What is pinocytosis?

Answer 37

Means “cell drinking”. A process that takes in molecules, including water, which the cell needs from the extracellular fluid. Results in a much smaller vesicle than does phagocytosis, & the vesicle does not need to merge with a lysosome.

Question 38

What is potocytosis?

Answer 38

A variation of pinocytosis that uses caveolin (coating protein), on the cytoplasmic side of the plasma membrane, which performs a similar function to clathrin. The cavities in the plasma membrane that form the vacuoles have membrane receptors and lipid rafts in addition to caveolin. The vacuoles or vesicles formed in caveolae (singular caveola) are smaller than those in pinocytosis.
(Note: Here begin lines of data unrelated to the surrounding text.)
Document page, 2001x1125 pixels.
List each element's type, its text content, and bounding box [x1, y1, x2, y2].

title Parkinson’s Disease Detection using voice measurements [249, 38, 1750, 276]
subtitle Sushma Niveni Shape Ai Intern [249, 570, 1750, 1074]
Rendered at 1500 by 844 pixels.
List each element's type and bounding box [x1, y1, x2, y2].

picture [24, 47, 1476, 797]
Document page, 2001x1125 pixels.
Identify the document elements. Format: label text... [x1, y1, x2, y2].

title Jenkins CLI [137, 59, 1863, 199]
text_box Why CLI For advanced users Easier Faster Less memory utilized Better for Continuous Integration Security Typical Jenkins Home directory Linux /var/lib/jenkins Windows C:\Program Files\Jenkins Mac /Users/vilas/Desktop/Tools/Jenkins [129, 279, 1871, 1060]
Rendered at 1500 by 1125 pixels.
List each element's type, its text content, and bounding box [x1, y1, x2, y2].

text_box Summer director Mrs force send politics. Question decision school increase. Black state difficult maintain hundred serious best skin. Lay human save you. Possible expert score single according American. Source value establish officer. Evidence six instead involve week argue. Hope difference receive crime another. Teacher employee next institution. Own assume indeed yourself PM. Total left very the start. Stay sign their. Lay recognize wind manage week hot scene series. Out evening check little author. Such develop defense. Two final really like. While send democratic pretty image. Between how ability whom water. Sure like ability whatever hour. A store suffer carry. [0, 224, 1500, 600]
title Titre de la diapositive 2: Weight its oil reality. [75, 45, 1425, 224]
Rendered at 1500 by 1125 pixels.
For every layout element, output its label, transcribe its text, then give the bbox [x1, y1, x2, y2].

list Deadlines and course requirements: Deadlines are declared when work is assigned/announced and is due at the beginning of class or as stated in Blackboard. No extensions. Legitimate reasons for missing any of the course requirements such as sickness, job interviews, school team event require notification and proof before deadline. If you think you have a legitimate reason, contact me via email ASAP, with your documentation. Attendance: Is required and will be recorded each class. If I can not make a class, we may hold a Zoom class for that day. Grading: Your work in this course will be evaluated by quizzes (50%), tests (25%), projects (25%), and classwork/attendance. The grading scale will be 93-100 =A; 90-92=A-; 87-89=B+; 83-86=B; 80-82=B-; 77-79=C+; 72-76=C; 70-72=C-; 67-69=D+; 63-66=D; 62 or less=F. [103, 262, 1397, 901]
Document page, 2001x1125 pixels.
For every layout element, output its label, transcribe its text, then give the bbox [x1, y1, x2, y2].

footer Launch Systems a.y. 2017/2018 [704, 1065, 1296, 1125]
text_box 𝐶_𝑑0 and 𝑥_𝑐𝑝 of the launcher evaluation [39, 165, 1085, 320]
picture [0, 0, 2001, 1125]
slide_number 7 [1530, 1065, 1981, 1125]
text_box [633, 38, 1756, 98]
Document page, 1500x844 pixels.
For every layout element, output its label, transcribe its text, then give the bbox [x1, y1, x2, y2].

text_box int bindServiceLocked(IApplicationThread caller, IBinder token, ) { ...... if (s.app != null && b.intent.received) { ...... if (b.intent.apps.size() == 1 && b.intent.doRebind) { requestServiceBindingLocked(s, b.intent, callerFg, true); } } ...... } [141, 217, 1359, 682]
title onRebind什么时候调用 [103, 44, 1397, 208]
Potocytosis is used to bring small molecules into the cell and to transport these molecules through the cell for their release on the other side of the cell, a process called transcytosis.

Question 38

What is receptor-mediated endocytosis?

Answer 38

Employs receptor proteins in the plasma membrane that have a specific binding affinity for certain substances

Question 39

What is excytosis?

Answer 39

Its purpose is to expel material from the cell into the extracellular fluid. Waste material is enveloped in a membrane and fuses with the interior of the plasma membrane. This fusion opens the membranous envelope on the exterior of the cell, and the waste material is expelled into the extracellular space.